Mais le plus curieux dans l’interview accordée par Ghozali à El Khabar, est la légitimité qu’il offre à ce qu’il appelle «victoire du FIS», dans des élections qu’il avait qualifiées, lui-même, à l’époque de «ni propres, ni honnêtes». Plus de vingt ans sont passés depuis ce jour de décembre 1991, mais la mémoire est encore intacte chez la plupart des femmes et des hommes qui avaient alors courageusement réagi pour éviter à notre pays de «sombrer dans le chaos et l’obscurantisme islamiste» pour reprendre les termes de Leila Aslaoui.

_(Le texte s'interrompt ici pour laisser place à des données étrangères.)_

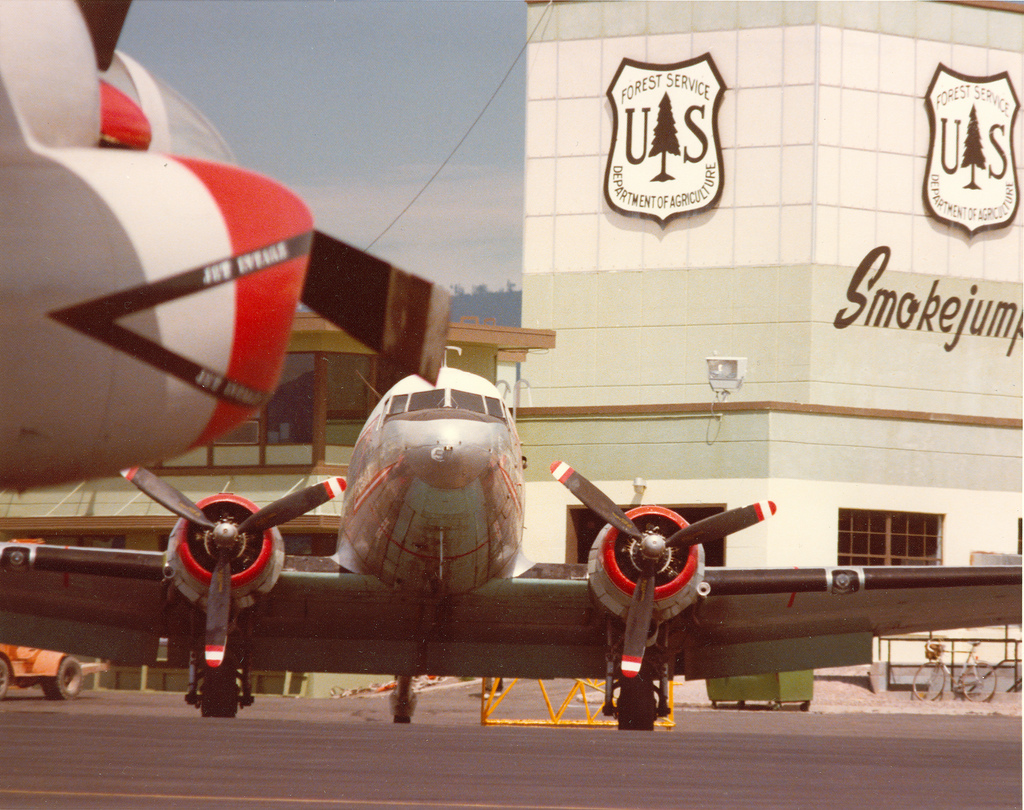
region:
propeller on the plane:
[149, 459, 187, 514]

Dans une contribution publiée dans Le Soir d’Algérie, elle rappelle à l’ancien chef du gouvernement les raisons qu’il avait alors avancées pour justifier la suspension du processus électoral : l’ex-FIS a «usé et abusé de stratagèmes et de magouilles propres à lui assurer une victoire certaine» ; «un million de cartes non distribuées par les APC FIS aux électeurs connus pour leurs positions et convictions républicaines» ; «fraudes massives et manipulations des listes électorales» par l’ex-FIS qui avait ressuscité des morts pour les faire voter…
Comment expliquer que Ghozali joue la carte de l’abstention dans ce moment précis ? Lui qui aurait dû plutôt appeler à empêcher le retour aux affres des années 90 et travailler à un changement pacifique et dans l’intérêt de l’Algérie avant tout. L’énigme reste entière.